Mai did not hold out her hands. She simply let the warmth of the fire wash over her and beat back the world. She had enough flame within her, enkindled and burning.

"How're the grounds?" she finally asked after several minutes of basking in the flame. The pile would eventually drive itself down to the Earth, to blackness and soot and dust. Blinn's black skin did not reflect the fires, as if he had absorbed all of it.

"Everything is still in order for you." He answered, and that was that.

She thinks, perhaps, at the end of it, before her own path consumed her, that if anyone deserved that gold that Garma had gifted her, it would've been this holy man. She did not care to buy absolution if it could be bought, but it was a simple matter of pragmatic use: This holy man could do more with that gold than her.
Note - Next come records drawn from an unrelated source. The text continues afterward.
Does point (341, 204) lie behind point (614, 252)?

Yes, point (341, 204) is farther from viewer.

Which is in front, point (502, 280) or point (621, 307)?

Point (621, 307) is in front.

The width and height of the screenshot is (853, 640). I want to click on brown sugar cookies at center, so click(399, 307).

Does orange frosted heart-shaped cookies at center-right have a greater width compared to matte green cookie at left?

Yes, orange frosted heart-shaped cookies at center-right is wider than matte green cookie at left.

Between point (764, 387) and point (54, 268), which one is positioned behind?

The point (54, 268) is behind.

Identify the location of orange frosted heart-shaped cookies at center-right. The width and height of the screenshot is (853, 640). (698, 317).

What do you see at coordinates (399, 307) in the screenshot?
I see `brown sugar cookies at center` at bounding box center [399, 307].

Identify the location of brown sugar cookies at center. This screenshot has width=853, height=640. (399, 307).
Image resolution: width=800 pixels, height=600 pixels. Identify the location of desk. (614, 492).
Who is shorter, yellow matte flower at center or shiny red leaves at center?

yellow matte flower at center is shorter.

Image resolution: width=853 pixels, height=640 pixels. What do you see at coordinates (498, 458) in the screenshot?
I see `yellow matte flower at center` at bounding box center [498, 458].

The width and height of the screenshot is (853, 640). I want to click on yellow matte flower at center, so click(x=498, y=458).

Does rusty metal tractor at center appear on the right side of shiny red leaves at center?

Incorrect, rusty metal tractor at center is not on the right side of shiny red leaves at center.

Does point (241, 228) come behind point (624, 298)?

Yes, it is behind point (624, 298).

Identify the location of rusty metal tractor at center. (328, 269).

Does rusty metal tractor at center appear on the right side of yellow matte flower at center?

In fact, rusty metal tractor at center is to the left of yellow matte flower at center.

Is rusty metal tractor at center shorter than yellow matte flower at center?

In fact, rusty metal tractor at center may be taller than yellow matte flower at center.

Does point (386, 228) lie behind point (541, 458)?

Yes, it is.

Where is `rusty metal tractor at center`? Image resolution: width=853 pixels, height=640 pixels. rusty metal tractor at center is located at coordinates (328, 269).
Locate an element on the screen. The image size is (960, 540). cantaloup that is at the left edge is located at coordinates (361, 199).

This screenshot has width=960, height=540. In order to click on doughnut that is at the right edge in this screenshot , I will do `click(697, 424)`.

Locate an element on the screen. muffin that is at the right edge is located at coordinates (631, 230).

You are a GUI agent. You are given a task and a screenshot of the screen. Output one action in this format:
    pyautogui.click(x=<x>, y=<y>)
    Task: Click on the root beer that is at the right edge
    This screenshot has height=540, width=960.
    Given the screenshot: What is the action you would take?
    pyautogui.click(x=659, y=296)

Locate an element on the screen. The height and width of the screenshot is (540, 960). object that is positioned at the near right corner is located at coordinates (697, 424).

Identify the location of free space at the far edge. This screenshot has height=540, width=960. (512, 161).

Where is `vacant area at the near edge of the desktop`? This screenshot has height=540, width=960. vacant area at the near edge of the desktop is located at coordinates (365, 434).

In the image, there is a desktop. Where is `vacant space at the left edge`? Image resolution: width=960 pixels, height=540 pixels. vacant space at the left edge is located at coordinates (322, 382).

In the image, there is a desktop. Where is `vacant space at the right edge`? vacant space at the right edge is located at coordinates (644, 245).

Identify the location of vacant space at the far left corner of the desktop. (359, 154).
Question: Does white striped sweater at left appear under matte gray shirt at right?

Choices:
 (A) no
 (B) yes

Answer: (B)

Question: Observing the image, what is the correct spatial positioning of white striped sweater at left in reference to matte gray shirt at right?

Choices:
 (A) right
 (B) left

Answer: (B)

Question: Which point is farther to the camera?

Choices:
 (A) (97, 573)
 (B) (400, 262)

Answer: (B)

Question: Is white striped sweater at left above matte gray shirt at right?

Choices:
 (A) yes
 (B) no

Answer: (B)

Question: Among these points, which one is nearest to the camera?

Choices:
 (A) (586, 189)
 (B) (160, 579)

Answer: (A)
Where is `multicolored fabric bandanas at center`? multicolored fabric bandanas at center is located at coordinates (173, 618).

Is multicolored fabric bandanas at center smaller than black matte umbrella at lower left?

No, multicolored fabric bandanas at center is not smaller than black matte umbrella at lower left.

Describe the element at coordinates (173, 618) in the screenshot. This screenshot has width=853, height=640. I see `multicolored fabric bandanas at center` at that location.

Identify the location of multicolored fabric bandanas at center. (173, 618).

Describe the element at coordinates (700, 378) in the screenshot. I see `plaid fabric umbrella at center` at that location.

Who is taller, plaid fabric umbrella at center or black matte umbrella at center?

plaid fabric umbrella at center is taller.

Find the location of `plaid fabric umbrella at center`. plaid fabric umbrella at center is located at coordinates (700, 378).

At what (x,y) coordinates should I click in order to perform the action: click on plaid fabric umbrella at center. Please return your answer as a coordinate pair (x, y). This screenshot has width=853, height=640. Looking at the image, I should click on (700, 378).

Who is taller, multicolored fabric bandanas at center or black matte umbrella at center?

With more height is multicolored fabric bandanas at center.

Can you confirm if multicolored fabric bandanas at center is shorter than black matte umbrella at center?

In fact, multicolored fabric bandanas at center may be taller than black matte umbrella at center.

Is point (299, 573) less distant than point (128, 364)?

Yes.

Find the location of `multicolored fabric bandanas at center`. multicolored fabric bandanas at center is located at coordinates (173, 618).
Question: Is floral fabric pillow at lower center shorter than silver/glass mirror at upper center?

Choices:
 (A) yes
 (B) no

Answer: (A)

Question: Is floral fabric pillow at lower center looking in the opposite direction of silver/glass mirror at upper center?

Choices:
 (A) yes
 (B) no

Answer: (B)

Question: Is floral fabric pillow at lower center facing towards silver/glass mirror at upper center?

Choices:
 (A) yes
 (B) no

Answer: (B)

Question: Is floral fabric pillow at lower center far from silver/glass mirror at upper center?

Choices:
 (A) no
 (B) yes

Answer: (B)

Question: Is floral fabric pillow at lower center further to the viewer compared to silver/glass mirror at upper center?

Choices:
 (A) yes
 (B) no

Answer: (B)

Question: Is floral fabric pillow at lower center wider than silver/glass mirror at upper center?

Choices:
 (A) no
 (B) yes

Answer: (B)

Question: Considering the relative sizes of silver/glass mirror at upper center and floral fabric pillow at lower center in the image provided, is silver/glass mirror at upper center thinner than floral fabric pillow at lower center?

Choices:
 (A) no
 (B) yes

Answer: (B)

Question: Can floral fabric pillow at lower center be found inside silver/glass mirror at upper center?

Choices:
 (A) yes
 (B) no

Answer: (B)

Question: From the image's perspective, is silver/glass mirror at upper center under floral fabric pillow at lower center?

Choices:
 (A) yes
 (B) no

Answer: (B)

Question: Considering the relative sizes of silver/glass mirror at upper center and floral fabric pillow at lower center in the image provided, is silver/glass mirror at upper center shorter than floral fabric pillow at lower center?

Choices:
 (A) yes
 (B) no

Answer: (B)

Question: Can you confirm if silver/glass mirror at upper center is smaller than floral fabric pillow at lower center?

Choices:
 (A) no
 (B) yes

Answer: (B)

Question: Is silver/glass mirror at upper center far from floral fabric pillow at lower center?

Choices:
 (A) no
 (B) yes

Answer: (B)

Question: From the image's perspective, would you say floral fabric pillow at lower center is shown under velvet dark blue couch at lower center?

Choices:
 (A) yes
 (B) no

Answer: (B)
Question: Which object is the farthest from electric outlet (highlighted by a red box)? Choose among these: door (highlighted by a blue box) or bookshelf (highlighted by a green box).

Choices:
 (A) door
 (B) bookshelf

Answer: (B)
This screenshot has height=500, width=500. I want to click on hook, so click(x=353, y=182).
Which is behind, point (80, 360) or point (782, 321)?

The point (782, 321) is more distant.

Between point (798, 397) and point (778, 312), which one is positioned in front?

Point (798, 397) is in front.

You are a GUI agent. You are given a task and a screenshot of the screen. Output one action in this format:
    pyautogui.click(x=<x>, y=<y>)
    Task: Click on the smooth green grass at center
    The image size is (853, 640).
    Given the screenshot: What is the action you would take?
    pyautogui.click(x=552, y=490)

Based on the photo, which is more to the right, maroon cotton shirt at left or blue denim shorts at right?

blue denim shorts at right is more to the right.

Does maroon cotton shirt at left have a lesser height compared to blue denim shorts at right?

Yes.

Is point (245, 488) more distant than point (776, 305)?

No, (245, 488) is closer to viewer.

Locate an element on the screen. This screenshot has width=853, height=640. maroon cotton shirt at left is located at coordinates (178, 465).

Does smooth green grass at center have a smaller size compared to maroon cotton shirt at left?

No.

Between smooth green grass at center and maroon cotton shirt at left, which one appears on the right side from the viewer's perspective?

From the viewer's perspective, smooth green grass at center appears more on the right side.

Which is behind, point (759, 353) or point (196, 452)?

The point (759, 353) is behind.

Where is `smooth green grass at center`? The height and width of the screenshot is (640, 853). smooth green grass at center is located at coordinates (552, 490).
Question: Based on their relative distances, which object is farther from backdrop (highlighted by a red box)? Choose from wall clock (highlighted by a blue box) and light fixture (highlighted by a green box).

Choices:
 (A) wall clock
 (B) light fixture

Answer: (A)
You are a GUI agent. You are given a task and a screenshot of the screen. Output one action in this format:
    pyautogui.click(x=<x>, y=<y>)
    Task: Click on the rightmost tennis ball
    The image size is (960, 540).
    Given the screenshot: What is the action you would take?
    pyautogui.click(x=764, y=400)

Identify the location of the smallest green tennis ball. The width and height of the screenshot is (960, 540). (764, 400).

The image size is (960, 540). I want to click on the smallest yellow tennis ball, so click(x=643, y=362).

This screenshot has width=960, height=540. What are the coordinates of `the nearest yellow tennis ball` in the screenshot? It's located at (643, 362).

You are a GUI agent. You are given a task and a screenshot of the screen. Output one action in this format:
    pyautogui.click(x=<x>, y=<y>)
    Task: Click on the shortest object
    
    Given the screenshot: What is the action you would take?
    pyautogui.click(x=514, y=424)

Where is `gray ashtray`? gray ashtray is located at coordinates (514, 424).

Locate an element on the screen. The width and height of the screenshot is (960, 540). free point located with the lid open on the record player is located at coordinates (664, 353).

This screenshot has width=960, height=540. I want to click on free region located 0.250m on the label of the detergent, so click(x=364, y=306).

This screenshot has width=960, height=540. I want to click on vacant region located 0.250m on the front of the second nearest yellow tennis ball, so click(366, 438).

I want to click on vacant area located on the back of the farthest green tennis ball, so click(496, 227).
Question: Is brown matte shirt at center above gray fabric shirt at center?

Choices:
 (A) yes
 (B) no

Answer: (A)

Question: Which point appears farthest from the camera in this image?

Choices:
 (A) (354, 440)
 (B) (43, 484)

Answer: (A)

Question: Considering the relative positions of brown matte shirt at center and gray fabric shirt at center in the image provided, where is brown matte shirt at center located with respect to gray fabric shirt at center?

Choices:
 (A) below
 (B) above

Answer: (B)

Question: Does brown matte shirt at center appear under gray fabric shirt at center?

Now, and forever.

"When all is said and done, Father Blinn," she dares to ask. "Do you think that there is a… right way that the world can be again?"

Blinn stands before his pile of trash on fire and stares into it until his eyes burn and he must blink, to turn away and to finally look up to Mai, this woman who had suffered in ways that could only be assuaged by powers beyond. "It's all in God's plan." He said once. "If the world is going to turn out the way it is, however, that will be, then that is right because it is the plan."

"Even if it doesn't feel right to us?"

"That is of no matter." Within the pile, something popped. "What does matter is that we serve, and live, to our purpose, whether we know of it or not. I cannot speak to your final destiny, but I know my own, and in that I see the truth for others."

She did not make it a habit to ask holy men answers. None that they ever gave had cured her sorrow, her anguish; none had ever given her a path to go down that would make her whole again and she could only sour herself in the face of God, all gods, for it. But Blinn had been special. He had been to war before and knew that he did not need to give answers to those who knew full well of their situation, hopeless or not. All he needed to be was proof of God himself was existent. So, he lived on, and people saw God around him. God had saved his church after all, and he maintained it now for Him. "I would do anything for my Church, because that is what is willed of me." Because that man knew it so, without question, without reinforcement.

The fires burned and the two of them stood there before it until the flames went quiet, and what had been built up became a blackened pile of dust, too easily blown away by the wind.

"Anything." Blinn said, again and again. "Anything."